Approximately 50 volcanoes erupt every year, endangering people's lives. The 1991 eruption of Mount Pinatubo in the Philippines killed 300 people by spreading tons of heavy ash that crushed roofs on houses for kilometers around. The 1985 explosion of Mt. Nevado del Ruiz in Colombia melted glaciers atop the mountain and created massive mudflows; 23,000 people died. And while the January 1993 eruption at Galeras was deadly only to those at close range, a stronger explosion could have wiped out more than 400,000 people who live nearby. That's why Williams, a professor of volcanology at Arizona State University, traveled to Colombia in the first place to see if he and his colleagues could figure out what makes the volcano tick. But Galeras fooled everyone. It didn't provide the usual warning signs of an imminent eruption. Normally, before an eruption, large amounts of gas (mostly water vapor mixed with carbon dioxide, sulfur dioxide, and other gases) escape from a volcano's vent. That's the volcano's opening, which leads from a chamber filled with molten (semi-melted) rock, called magma, kilometers below the ground. In this magma chamber, says Williams, the molten rock churns and pushes against the "roof" as if trying to get out. The movement forces gases up through tiny cracks in the rocks and shakes the ground with periodic tremors.
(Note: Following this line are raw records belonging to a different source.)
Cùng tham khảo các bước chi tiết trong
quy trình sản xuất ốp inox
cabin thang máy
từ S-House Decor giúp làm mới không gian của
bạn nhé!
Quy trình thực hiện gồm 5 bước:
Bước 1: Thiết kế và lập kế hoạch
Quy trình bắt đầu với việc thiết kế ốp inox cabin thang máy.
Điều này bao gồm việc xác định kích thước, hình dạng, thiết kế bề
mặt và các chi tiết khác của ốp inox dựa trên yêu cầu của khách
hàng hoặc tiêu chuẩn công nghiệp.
Williams and his colleagues did detect gases escaping from Galeras and rumbling tremors in the surrounding area several weeks before the January 1993 eruption. And the tremors did grow more frequent and intense. But by the time Williams and his colleagues were conducting studies inside the volcano, the tremors had died down. The volcano was spewing only tiny levels of gas and appeared to be asleep, says Williams. The scientists mistakenly and tragically assumed that any budding danger had passed. What they found out was that the volcano had been "tricking us spectacularly," Williams says. He and one of his students, Tobias Fischer, now suspect that the volcano had bottled itself up. As the magma flowed, they hypothesize, cracks in the rocks above the magma chamber somehow started to seal up. That increased the pressure and the strength and frequency of the tremors. But then, Williams now theorizes, the cracks sealed up completely. When that happened, the tremors stopped, because the magma could no longer move around, Williams says. Gases could no longer escape. But the pressure continued to build. "We were sitting on a bomb that was [silently] ticking away," Williams says. Suddenly, "the ground began to shake, and 10 seconds later, everybody was dead that's how little warning we had," he says.
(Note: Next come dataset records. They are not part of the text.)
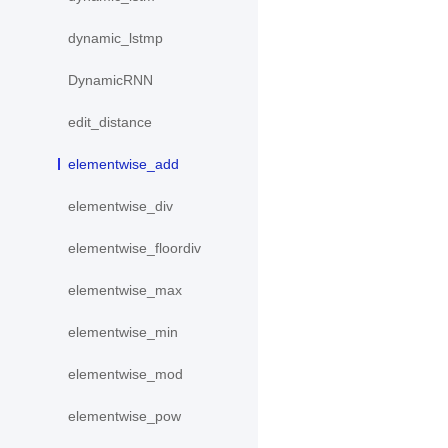
dynamic_lstmp
DynamicRNN
edit_distance
elementwise_add
elementwise_div
elementwise_floordiv
elementwise_max
elementwise_min
elementwise_mod
elementwise_pow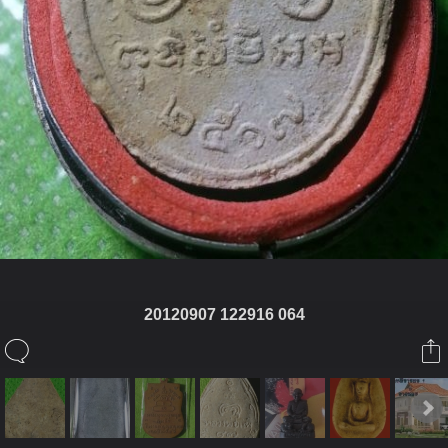
20120907 122916 064
ในอัลบั้มนี้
This pattern of an eerie stillness just before eruption repeated itself two months after the deadly blast. Williams and Fischer have now translated the pattern into a model they say may help predict eruptions. The model went on to correctly forecast a June 1993 eruption at Galeras. But the volcano proved to be more complicated than Williams and Fischer had originally thought. In November 1993 and March 1994, the "pre-eruption" pattern seemed to be occurring again but the volcano didn't blow. The scientists later realized that the tremors they detected in those months were slightly different from the ones that had preceded the earlier, true eruptions. Were they deterred from pursuing an eruption-forecasting model? Not at all. Now fully recovered from his injuries, Williams continues to climb into the bellies of volcanoes to collect the data he needs. His ultimate goal is to be able to forecast eruptions the way meteorologists forecast the weather. That will require setting up more volcano-observing stations and collecting a lot more data, he says. "I can't claim I'm going to prevent a volcano from erupting," he adds, "but I may be able to help people minimize the disaster."